N.C.G.S. § 97-25 (1991). The unambiguous language of this statute, thus, leaves the approval of a physician within the discretion of the Commission and the Commission’s determination may only be reversed upon a finding of a manifest abuse of discretion. See White *208 v. White, 312 N.C. 770, 777, 324 S.E.2d 829, 833 (1985) (where matters left to fact finder’s discretion, may only reverse upon finding of manifest abuse of discretion).
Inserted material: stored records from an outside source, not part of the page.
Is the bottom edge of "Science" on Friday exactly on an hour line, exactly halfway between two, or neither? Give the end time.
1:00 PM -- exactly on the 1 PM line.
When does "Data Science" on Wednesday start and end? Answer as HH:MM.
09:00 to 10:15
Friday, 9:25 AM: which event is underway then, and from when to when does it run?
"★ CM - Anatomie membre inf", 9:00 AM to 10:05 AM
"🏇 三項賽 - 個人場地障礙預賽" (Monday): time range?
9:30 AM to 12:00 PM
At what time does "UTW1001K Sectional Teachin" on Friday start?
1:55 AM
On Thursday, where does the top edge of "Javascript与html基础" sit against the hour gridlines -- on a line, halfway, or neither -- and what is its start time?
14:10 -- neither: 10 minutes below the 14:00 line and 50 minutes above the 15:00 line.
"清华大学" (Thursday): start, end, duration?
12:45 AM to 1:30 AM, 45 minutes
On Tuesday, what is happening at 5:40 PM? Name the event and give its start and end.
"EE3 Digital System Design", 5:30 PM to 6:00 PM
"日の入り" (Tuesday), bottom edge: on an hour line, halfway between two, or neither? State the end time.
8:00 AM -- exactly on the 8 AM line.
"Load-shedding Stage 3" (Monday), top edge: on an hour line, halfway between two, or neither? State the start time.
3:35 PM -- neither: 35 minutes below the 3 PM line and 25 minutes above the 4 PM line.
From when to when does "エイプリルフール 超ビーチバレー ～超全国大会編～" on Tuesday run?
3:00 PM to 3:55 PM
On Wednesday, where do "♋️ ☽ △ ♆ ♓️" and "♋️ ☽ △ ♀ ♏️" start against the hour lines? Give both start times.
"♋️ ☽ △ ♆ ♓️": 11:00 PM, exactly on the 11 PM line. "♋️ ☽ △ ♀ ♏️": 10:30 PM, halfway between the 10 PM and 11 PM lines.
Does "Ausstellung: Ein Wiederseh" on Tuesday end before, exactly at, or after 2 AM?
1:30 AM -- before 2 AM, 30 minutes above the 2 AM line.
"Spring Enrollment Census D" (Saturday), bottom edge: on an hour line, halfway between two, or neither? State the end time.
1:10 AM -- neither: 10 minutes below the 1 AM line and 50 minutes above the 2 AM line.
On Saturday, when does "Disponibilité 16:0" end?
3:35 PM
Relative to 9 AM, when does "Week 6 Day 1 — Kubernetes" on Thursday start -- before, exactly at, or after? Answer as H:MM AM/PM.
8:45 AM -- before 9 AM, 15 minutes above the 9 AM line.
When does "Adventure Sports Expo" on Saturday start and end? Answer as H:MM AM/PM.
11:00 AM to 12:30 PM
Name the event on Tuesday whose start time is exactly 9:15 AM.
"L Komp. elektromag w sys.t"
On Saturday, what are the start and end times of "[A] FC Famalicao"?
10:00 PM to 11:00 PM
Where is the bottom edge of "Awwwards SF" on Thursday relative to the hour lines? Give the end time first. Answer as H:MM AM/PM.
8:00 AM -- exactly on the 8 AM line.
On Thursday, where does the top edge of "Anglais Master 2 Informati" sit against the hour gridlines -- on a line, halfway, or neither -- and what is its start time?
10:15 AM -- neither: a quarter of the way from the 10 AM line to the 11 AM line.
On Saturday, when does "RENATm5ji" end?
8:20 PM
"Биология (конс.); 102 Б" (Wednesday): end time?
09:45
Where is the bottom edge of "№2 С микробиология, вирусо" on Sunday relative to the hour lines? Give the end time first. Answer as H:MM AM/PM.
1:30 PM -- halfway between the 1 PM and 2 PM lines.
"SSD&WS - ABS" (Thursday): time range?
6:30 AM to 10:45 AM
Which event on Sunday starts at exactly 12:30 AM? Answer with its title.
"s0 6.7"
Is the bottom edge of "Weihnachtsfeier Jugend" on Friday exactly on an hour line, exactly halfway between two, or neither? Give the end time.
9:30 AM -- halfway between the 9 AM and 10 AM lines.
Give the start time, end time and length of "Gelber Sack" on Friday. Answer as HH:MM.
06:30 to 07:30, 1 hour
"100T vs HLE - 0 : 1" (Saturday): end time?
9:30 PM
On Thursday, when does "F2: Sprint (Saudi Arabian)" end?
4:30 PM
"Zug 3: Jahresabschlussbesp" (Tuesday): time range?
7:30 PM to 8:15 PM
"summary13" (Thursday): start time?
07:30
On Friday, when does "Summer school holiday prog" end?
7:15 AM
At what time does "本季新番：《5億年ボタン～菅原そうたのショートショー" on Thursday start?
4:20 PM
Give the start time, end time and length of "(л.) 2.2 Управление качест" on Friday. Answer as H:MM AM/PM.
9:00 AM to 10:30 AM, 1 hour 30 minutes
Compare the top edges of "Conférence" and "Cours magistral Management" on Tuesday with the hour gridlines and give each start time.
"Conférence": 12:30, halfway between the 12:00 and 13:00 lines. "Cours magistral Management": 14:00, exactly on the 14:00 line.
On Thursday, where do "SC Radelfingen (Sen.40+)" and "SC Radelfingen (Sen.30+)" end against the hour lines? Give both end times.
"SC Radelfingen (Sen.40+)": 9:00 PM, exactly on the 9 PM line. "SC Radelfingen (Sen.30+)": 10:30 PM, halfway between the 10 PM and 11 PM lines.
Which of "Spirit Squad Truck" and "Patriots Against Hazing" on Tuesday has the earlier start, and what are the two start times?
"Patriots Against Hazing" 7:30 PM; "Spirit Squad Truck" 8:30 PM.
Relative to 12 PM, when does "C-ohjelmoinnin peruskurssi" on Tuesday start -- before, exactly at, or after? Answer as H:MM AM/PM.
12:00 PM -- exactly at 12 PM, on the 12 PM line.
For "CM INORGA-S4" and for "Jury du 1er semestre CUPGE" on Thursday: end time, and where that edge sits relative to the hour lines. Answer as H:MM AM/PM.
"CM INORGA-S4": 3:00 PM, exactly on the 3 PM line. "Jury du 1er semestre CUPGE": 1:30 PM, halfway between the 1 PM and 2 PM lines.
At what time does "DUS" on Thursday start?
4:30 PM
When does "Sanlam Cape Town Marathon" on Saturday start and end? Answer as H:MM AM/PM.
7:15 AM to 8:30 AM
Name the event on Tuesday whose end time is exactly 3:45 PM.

Plaintiff has not alleged, nor do we find, any abuse of discretion.
We are aware that earlier cases required that a Commission’s order of approval or disapproval of the plaintiff’s chosen physician be based upon findings whether -the medical care was “reasonably required to effect a cure or give relief.” Roberts v. ABR Assocs., Inc., 101 N.C. App. 135, 142, 398 S.E.2d 917, 920 (1990); Schofield v. The Great Atlantic & Pacific Tea Co., 299 N.C. 582, 594-95, 264 S.E.2d 56, 64 (1980). That language, however, was taken directly from the statute itself and the language was subsequently deleted by our legislature. N.C.G.S. § 92-25 (pre 1991 amendment).
Reversed and remanded.
Judge MARTIN, John C., concurs.
Judge WALKER concurs with separate opinion.